> _Problem details_
Could you retype the records word for word but without any pictures?

── Provided records ──

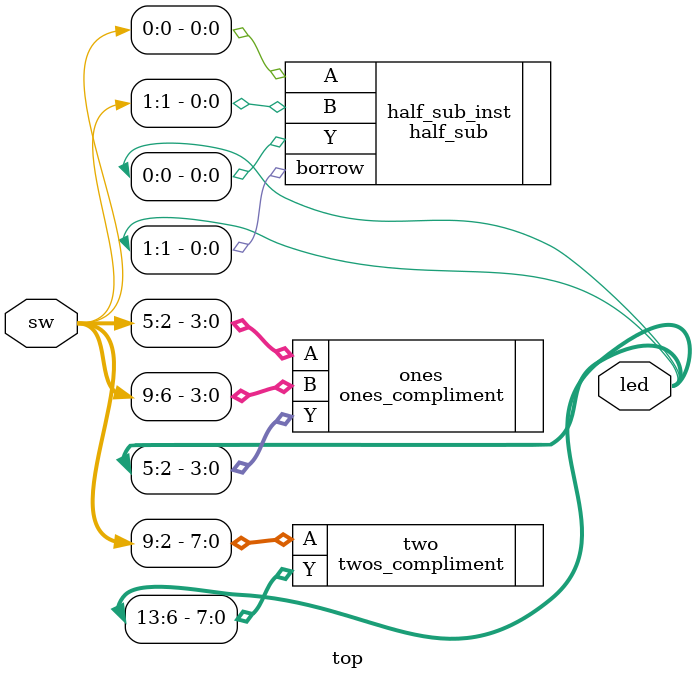
<source format=v>
module top (
	input [9:0] sw,
	output [13:0] led
);

	half_sub half_sub_inst(
		.A(sw[0]),
		.B(sw[1]),
		.Y(led[0]),
		.borrow(led[1])
	);

	ones_compliment ones(
        .A(sw[5:2]), 
        .B(sw[9:6]), 
        .Y(led[5:2])
    );

	twos_compliment two(
        .A(sw[9:2]), 
		.Y(led[13:6]) 
	);

endmodule
</source>
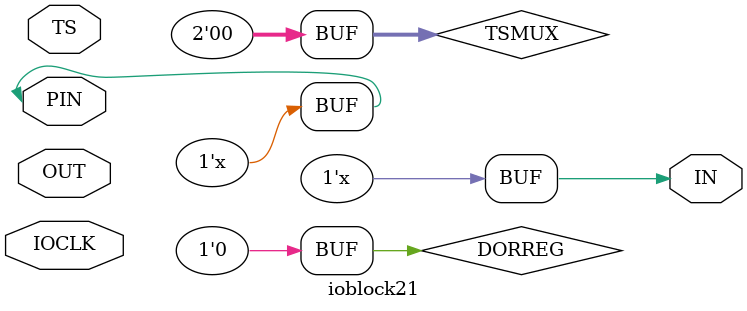
<source format=v>
module ioblock21(
	       inout  PIN,
	       input  TS,
	       input  OUT,
	       output IN,
	       input IOCLK
	       );
   
   reg 		     D;
   reg [2-1:0] 	     TSMUX;
   reg 		     DORREG;

   assign PIN = ( TSMUX == 2'b00 ) ? 1'bz : (( TSMUX == 2'b01 && TS == 1'b1 ) ? OUT : (( TSMUX == 2'b01 && TS == 1'b0 ) ? 1'bz : OUT));
   assign IN  = ( DORREG == 1'b0 ) ? PIN  : D;
   
   initial
     begin
	D=1'b0;
	TSMUX=2'b00;
	DORREG=1'b0;
     end
   
   always @(posedge IOCLK) D=PIN;
   
endmodule       

</source>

───

> _Answer to this task_
<source format=v>
module top (
	input [9:0] sw,
	output [13:0] led
);

	half_sub half_sub_inst(
		.A(sw[0]),
		.B(sw[1]),
		.Y(led[0]),
		.borrow(led[1])
	);

	ones_compliment ones(
        .A(sw[5:2]), 
        .B(sw[9:6]), 
        .Y(led[5:2])
    );

	twos_compliment two(
        .A(sw[9:2]), 
		.Y(led[13:6]) 
	);

endmodule
</source>
<source format=v>
module ioblock21(
	       inout  PIN,
	       input  TS,
	       input  OUT,
	       output IN,
	       input IOCLK
	       );
   
   reg 		     D;
   reg [2-1:0] 	     TSMUX;
   reg 		     DORREG;

   assign PIN = ( TSMUX == 2'b00 ) ? 1'bz : (( TSMUX == 2'b01 && TS == 1'b1 ) ? OUT : (( TSMUX == 2'b01 && TS == 1'b0 ) ? 1'bz : OUT));
   assign IN  = ( DORREG == 1'b0 ) ? PIN  : D;
   
   initial
     begin
	D=1'b0;
	TSMUX=2'b00;
	DORREG=1'b0;
     end
   
   always @(posedge IOCLK) D=PIN;
   
endmodule       

</source>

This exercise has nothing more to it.